SELECTION
+ + + + +
I'm uncertain whether I welcome this opportunity to celebrate the engineering genius of Charles Owen and the conceptual brilliance of Christopher Strachey, or whether, like pious Aeneas before Queen Dido of Carthage, I've been asked to awaken ancient and unutterable feelings of regret. Regret that following the outstandingly successful development of Pegasus the design team was disbanded and, at least to my way of thinking, no worthy successor has ever been developed in Britain.

I'll identify a few of the individual characteristics of the members of the design team which had a significant influence on the design.

I learnt from my experience with Pegasus that good design requires the prejudices of a single design authority to be both articulated and respected. Problem definition is a vital precursor to problem solution.

Successful design depends on solutions with designabilty, amenable to design analysis and calculation, since design is constrained by the limitations of materials. Successful design goes, so to speak, with the grain. These were in effect the precepts on which both Owen and Strachey based their work; they were not however very typical of the world of electronics in the 1950s.

What was this world like? The impact of radar development during World War Two was still much in evidence. A major advance in glass technology, dating from about 1938 with the appearance of the Philips EF50 valve, had fostered a succession of high-gain miniature vacuum tubes only about an inch in diameter and no more than a few inches in length.

Point contact germanium diodes had been developed during the war as radar demodulators, based on little more than the kitchen science of crystal wireless sets of the 1920s. With the invention of Schockley's point contact transistor in 1947 a hesitant semiconductor industry had arisen concentrating on germanium semiconductor technology, hampered by the variability of point contact devices, and only marginally familiar with the technology of silicon and junction devices on which we all now depend.

Electronics was still mainly the concern of telecommunications and broadcasting, the former with its 22 inch wide racks of equipment 6-8 feet high, and the latter with racks as wide as 24 inches (at least in the BBC), bearing monolithic cadmium plated steel chassis, each weighing tens of pounds with a dozen or more valves and associated circuits.

Significantly, most of those involved in the wartime radar development had been graduates in physics, without academic engineering backgrounds, since in Britain at least electronic engineering was widely regarded as a dilettante not to say insecure profession until well into the 1950s.
+ + + + +
RECORDED DATA
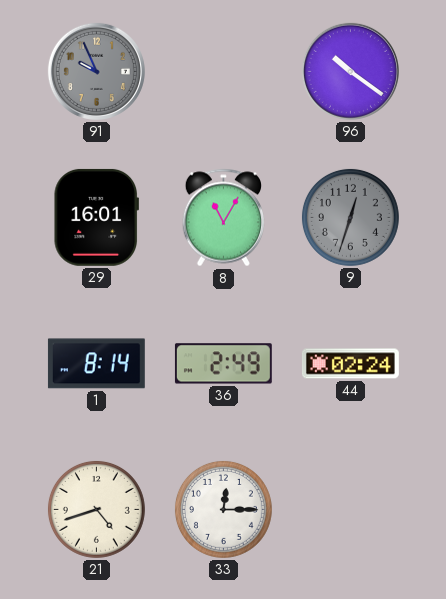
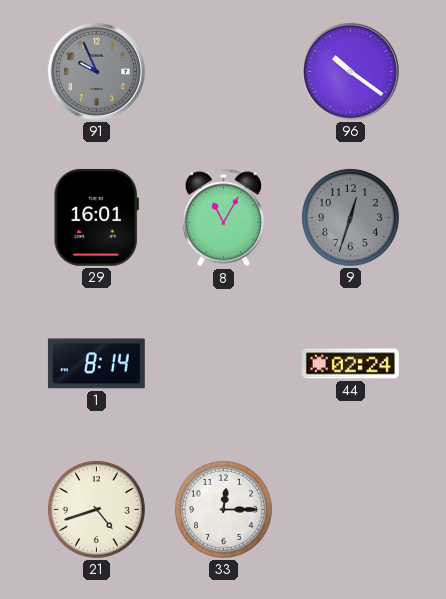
36: 2:49 -> none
+ + + + +
EXERCISES TO COMPLETE
• a. According to the Pegasus passage, the appearance of which valve around 1938 marked a major advance in glass technology?
• b. Continue the Pegasus passage from the point at which it stops.
The data plays no part in what follows and may be set aside.

TASK-BY-TASK OUTPUTS
• a. The Philips EF50 valve.

• b.
This circumstance together with wartime pressures had confused the concept of design with the narrower field of circuit design, and established a widespread design tradition of suck- it-and-see whenever a problem arose outside the immediate experience of the designer. That's not to say that suck-it- and-see was how circuits were designed; that depended entirely othe intellectual probity of the designer. But suck-it-and- see was still very much the way of dealing with any problem that was not immediately in the competence of electronics.

Again, where the logical power of electronic digital computation had been clear since the early 1940s to the indoctrinated of Bletchley Park, it was the domain of the smallish band of mainly academic successors, among whom few had studied design as an engineer.

Even where, as in the BBC Engineering Department, numerically based design was given its full due, on the electronic front this was in the context of high quality analogue circuits made linear with a quasi-statuary 40 db of negative feedback!

Consequently there was no pressure at all on the makers of valves or semiconductor devices to publish the variances of their device parameter data. On the contrary it was rarely clear whether published data represented design targets or achieved median values!

Lastly, despite the marketing hype of the Festival of Britain in 1951 and the governmental initiative of NRDC, there was no longer the recognition of engineering as an important aspect of the British Raj, as had existed in the 19th and early 20th centuries.

Turning now to the major players in the design of Pegasus, there were four in number: Charles Owen, Christopher Strachey, Brian Maudesley and myself. I would like to pay tribute to Owen's engineering sagacity.

He had the essential vision of a successful engineer, which is to have formed an architectural concept of the finished work from the earliest possible moment. Changes to that concept could be made as the design progressed, but any change had to be demonstrably beneficial, and to meet Charles' exacting standards of acceptability.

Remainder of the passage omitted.